Anchor, Hillsong Worship

Eye of the Storm, Ryan Stevenson

“The normal human ego is built on something besides God.”
Søren Kierkegaard, paraphrased 

A devastating passage, for those who do not have an anchor. Is it any wonder so many are without hope? Our culture builds security on seemingly everything and anything but God:  a nicer home, our talents, our careers, our notoriety, our name, our ego, the good opinion of others, our identity built around these things. Timothy Keller expounds on Kierkegaard’s above exposition on Sickness Unto Death, saying that “[the ego] searches for something that will give it a sense of worth, a sense of specialness and a sense of purpose and builds itself on that” (Keller, 15). 

In other words, my fragile ego cares about what you think about my writing and how I express myself. I am in danger of being deflated by your opinion of me. And that, my friend, is an exhausting place to rest my heart. If my needy heart wants to hear approval in the latest fashion I wear or lives for a “high” from my husband’s latest compliment on the meal I just invested in, I set my expectations in a place other than God. 

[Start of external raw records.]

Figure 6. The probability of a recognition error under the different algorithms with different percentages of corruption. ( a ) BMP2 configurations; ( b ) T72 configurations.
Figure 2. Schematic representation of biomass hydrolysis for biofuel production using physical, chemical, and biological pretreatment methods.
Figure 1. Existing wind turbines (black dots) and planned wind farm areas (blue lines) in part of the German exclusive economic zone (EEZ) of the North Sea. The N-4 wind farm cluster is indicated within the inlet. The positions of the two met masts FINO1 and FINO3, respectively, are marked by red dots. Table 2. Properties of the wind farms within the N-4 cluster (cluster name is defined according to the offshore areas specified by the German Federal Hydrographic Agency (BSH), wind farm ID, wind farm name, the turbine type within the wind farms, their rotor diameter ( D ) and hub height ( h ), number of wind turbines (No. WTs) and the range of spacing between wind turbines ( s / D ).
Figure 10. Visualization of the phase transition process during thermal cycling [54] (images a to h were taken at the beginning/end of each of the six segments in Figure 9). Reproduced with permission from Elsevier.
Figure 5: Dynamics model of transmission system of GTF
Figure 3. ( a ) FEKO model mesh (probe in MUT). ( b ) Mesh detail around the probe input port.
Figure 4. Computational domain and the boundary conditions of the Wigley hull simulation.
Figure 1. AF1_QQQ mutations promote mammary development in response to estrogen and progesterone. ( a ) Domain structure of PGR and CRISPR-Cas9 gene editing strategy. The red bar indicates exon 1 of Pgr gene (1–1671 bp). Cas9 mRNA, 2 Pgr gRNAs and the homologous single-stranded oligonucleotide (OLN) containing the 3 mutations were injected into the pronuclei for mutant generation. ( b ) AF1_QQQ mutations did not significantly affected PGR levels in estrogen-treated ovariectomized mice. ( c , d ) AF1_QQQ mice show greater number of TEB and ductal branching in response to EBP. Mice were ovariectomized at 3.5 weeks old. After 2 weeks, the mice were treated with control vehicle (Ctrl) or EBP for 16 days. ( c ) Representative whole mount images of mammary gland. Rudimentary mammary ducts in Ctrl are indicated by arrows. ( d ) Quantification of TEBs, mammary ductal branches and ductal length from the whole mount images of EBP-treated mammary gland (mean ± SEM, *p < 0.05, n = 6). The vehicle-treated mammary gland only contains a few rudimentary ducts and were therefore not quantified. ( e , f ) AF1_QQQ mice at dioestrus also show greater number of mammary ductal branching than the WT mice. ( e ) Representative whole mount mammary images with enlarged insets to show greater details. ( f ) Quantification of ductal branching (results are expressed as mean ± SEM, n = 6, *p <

But if I hinge my hope in the words of God over me, then I become merely an instrument of His. I can believe His words of Isaiah 51:7 and 16, “Do not fear the reproach of men, nor be afraid of their insults…for I have put My words in your mouth.” He makes Himself responsible for the investment I offer back to Him through my obedience. I don’t have to exhaust myself worrying about what your opinion is of me, or if the meals I make aren’t complimented, and I don’t need to feed my ego, seeking “a sense of specialness and a sense of purpose” when I am building my expectation on God. The reality is that my family needs to eat, and it is an honor and privilege to raise my children in a healthy environment with nourishing food. My goal isn’t to feed my ego; it’s to feed my children. The reality is that I gain personal satisfaction when I see my words on paper, processing God’s truths as it relates to my current situations, praying His words and prophesying them over my family and friends. My goal isn’t to seek man’s approval; it is to obey the Lord. 

I love Keller’s description of Paul in his book The Freedom of Self-Forgetfulness:  The Path to True Christian Joy. Paul’s identity wasn’t based on the opinion of the Corinthians. “He had enormous ballast, tremendous influence, incredible confidence” (Keller, 29). Ballast: n, heavy material, such as gravel, sand, iron, or lead, placed low in a vessel to improve its stability; something that gives stability or substance (New Oxford Dictionary). His tremendous influence wasn’t centered on who he was (the worst of sinners, according to 1 Tim.1:15), but on who God was in him. Paul’s ego wasn’t puffed up; it was filled up with God.

It’s like the age-old Vacation Bible School song about the wise man building his house upon the Rock. We don’t need to constantly compare ourselves or our houses to our friends’ houses, or stuff, or talents, or how busy we are. His Kingdom can be built within us only when we keep our eyes fixed on the true Rock.

The essence of gospel-humility is not thinking more of myself or thinking less of myself, it is thinking of myself less.